As far as I'm concerned my husband and I are going to see his daughter in a play. She's an actress. And I really hope she wins the big prize. Her boyfriend has not committed whether or not he will come to the contest. He thinks it is enormously wrong that her father is coming into her work place to see her perform. Well, I know perhaps a little more about this family. My husband used to walk around his house in the nude. He used to sunbath in the back yard nude. When his kids got old enough he dropped the habit. But he and his daughter are related, they have the same genes, they have some of the same emotional make up. They both are very sexual, sensual beings with very little (at least compared to me) sense of shame. If his daughter can succeed in her job, how much of a stretch is it that her father would not support her in her job?

I call the love that my husband has for his daughter "Jesus love". I don't know much about Jesus, but what I do know is that he seemed to have a bottomless pit full of love and compassion when it came to the people around him, the good and the bad, the holy and the sinners alike. My husband has a bottomless pit of love for his daughter. She could be a murderer and he would forgive her and visit her often at prison. She literally, can do no wrong. Oh, he calls her a diamond in the rough too. He says that she has some sharp edges that times needs to wear away. He isn't naive. But I think, when it comes to his daughter, there are two forms of judgment. There is the quick judgment, a surface judgment, and then beneath this an ocean of pride and acceptance.

I don't think that I will dress sexually at the strip club. I'll try to look nice, obviously I'm dying my hair for the occasion. But I don't want the men looking at me, I want them to focus on the strippers. I'm debating wearing a pair of black heels or my beloved blue canvas converse sneakers.

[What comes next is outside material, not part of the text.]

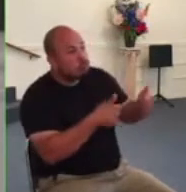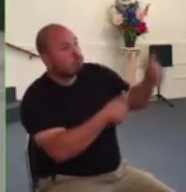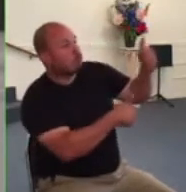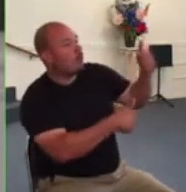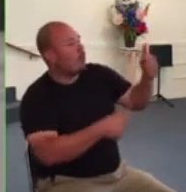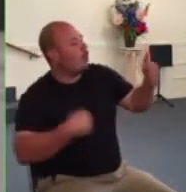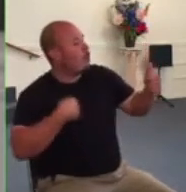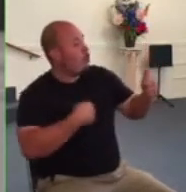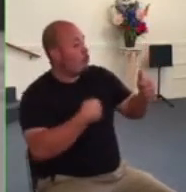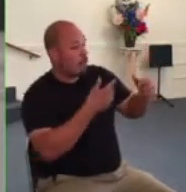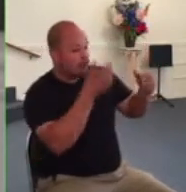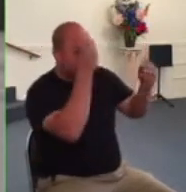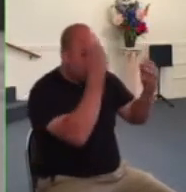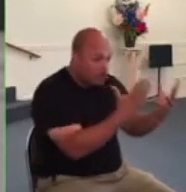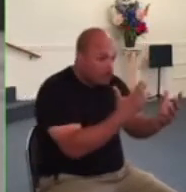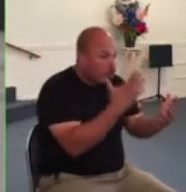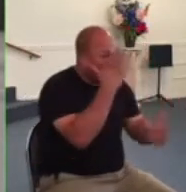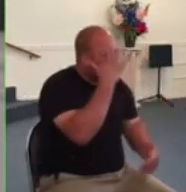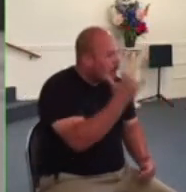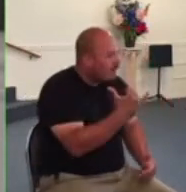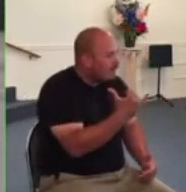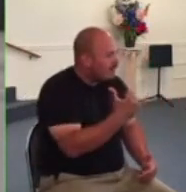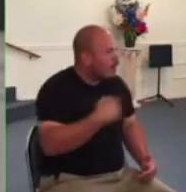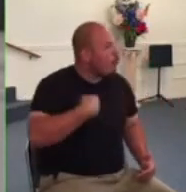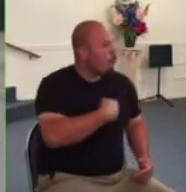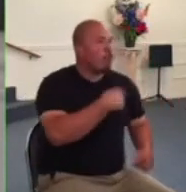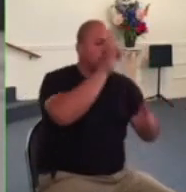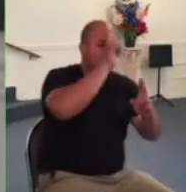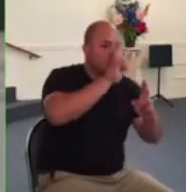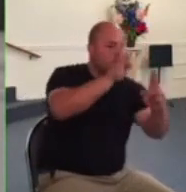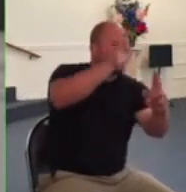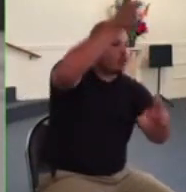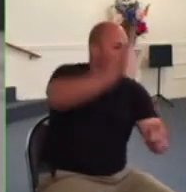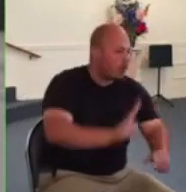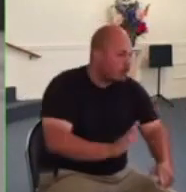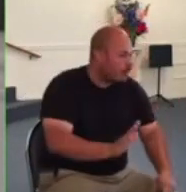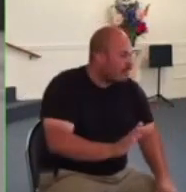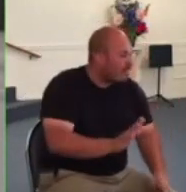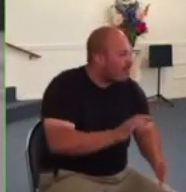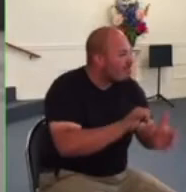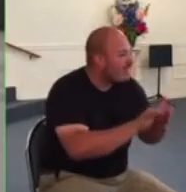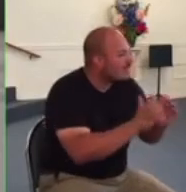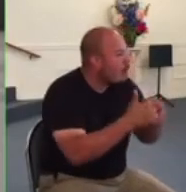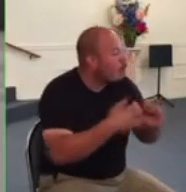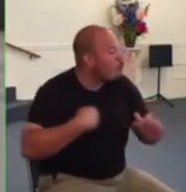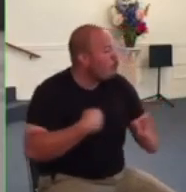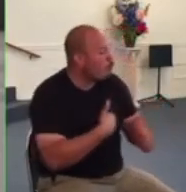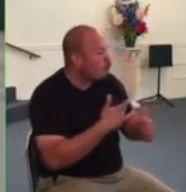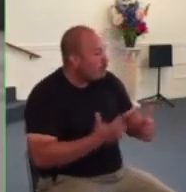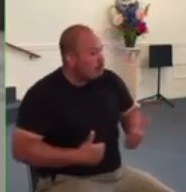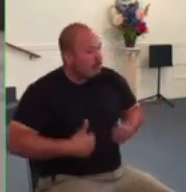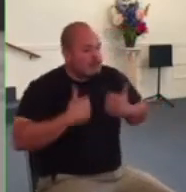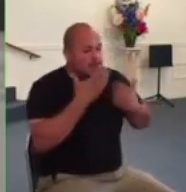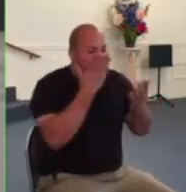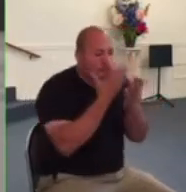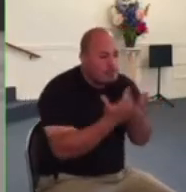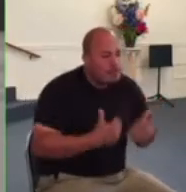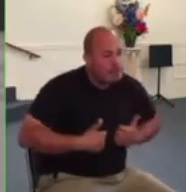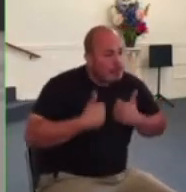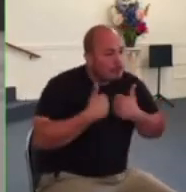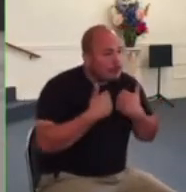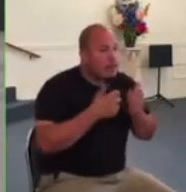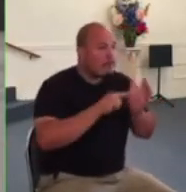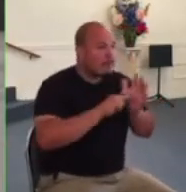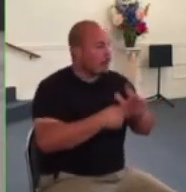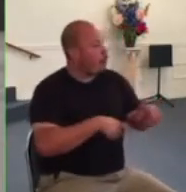for god and this is part of how we live such good lives among unbelievers that they may see our good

I don't know if I'll wear some big gold earring, and flash some bling, when in real life I prefer to wear the little diamond stud earrings that my sister gave me. I may curl my hair and make it big and fluffy. I could wear the clingy wrap around dress with fish net stockings that I wore one Christmas, or I could wear my favorite pair of jeans with a gray sweater. I think that the environment will be so scary, and such a new experience, that I will opt for comfort over all else. Probably I'll get to the strip club and just hope to be invisible.